Leaving too much education to AI results in gaps in the long-term skills needed to succeed in a future economy. “If educators teach a particular software at the expense of foundational skills, by the time our students leave either university or high schools, they’re ill-prepared in terms of doing life,” said Hove, “because their critical thinking and creativity and other soft skills, like working in a team, were undermined. By the time they get an employment opportunity or internship, they have no idea how to apply themselves in that context.”
The key to success is not to use AI for AI’s sake — there has to be tangible value, said Amelia Vance, president of the Public Interest Privacy Center and professor at William and Mary Law School, a participant in the webcast: “The best and truly most innovative AI tools are not those that are blowing our minds.
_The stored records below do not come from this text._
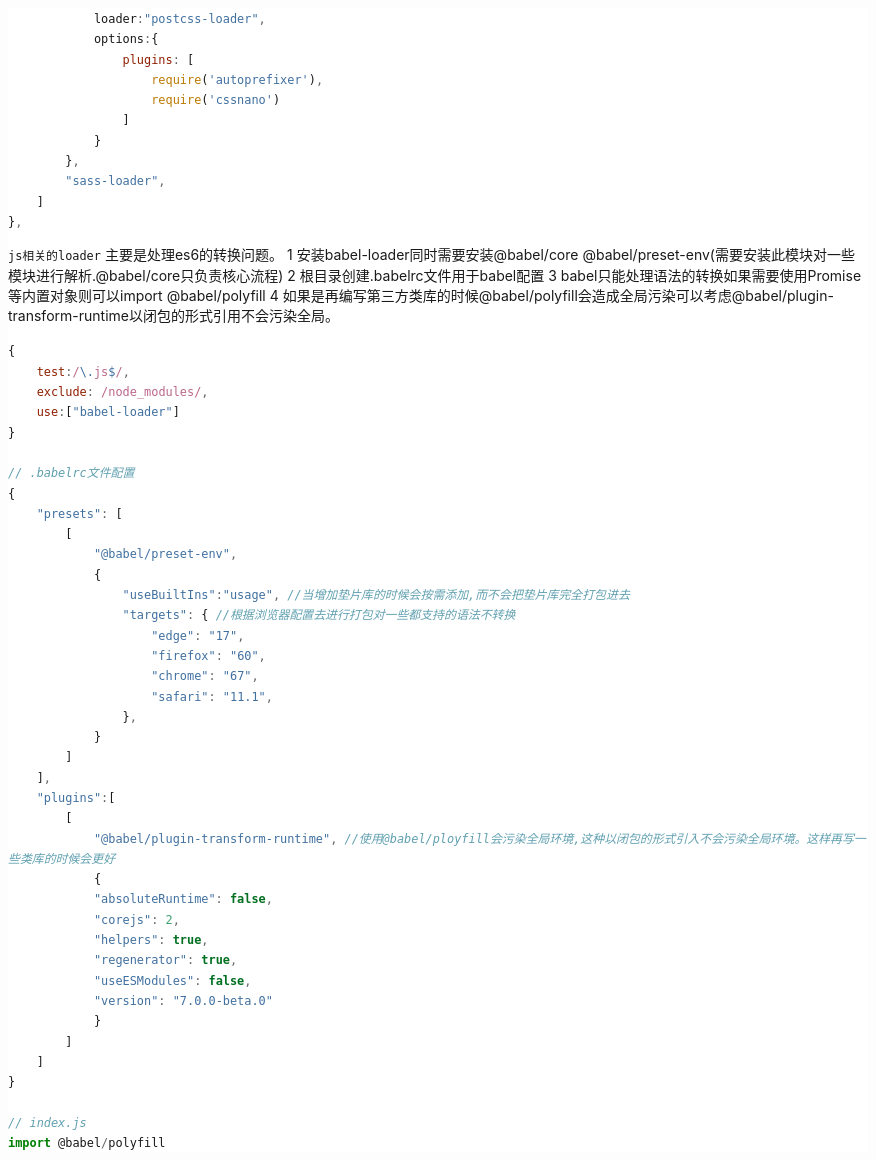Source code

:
 ```javascript
            loader:"postcss-loader",
            options:{
                plugins: [
                    require('autoprefixer'),
                    require('cssnano')
                ]
            }
        },
        "sass-loader",
    ]
},
```


`js相关的loader`
主要是处理es6的转换问题。
1 安装babel-loader同时需要安装@babel/core  @babel/preset-env(需要安装此模块对一些模块进行解析.@babel/core只负责核心流程)
2 根目录创建.babelrc文件用于babel配置
3 babel只能处理语法的转换如果需要使用Promise等内置对象则可以import @babel/polyfill
4 如果是再编写第三方类库的时候@babel/polyfill会造成全局污染可以考虑@babel/plugin-transform-runtime以闭包的形式引用不会污染全局。

```javascript
{
    test:/\.js$/,
    exclude: /node_modules/,
    use:["babel-loader"]
}

// .babelrc文件配置
{
    "presets": [
        [
            "@babel/preset-env",
            {
                "useBuiltIns":"usage", //当增加垫片库的时候会按需添加,而不会把垫片库完全打包进去
                "targets": { //根据浏览器配置去进行打包对一些都支持的语法不转换
                    "edge": "17",
                    "firefox": "60",
                    "chrome": "67",
                    "safari": "11.1",
                },
            }
        ]
    ],
    "plugins":[
        [
            "@babel/plugin-transform-runtime", //使用@babel/ployfill会污染全局环境,这种以闭包的形式引入不会污染全局环境。这样再写一些类库的时候会更好
            {
            "absoluteRuntime": false,
            "corejs": 2,
            "helpers": true,
            "regenerator": true,
            "useESModules": false,
            "version": "7.0.0-beta.0"
            }
        ]
    ]
}

// index.js
import @babel/polyfill
```
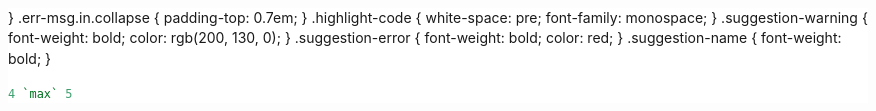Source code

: }
.err-msg.in.collapse {
padding-top: 0.7em;
}
.highlight-code {
white-space: pre;
font-family: monospace;
}
.suggestion-warning { 
font-weight: bold;
color: rgb(200, 130, 0);
}
.suggestion-error { 
font-weight: bold;
color: red;
}
.suggestion-name {
font-weight: bold;
}
</style>



```haskell
4 `max` 5
```


<style>/* Styles used for the Hoogle display in the pager */
.hoogle-doc {
display: block;
padding-bottom: 1.3em;
padding-left: 0.4em;
}
.hoogle-code {
display: block;
font-family: monospace;
white-space: pre;
}
.hoogle-text {
display: block;
}
.hoogle-name {
color: green;
font-weight: bold;
}
.hoogle-head {
font-weight: bold;
}
.hoogle-sub {
display: block;
margin-left: 0.4em;
}
.hoogle-package {
font-weight: bold;
font-style: italic;
}
.hoogle-module {
font-weight: bold;
}
.hoogle-class {
font-weight: bold;
}
.get-type {
color: green;
font-weight: bold;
It’s making sure that the technology is serving a purpose where we haven’t had sufficient tools before this.”
Also: Jobs for young developers are dwindling, thanks to AI
For example, she said, “the best use case in education is a tool that is connecting underlying curricular standards to education technology products that schools have already signed up for. And helping teachers brainstorm about their lessons and saying, ‘Okay, this is a video not directly on this topic that will help students grasp a particular concept.’ So, it’s very practical.”
The best approach to AI is to “make sure that products are vetted properly,” Vance added. “And make sure that we are being careful and deliberate about adoption using AI as a tool and not as the goal in and of itself.”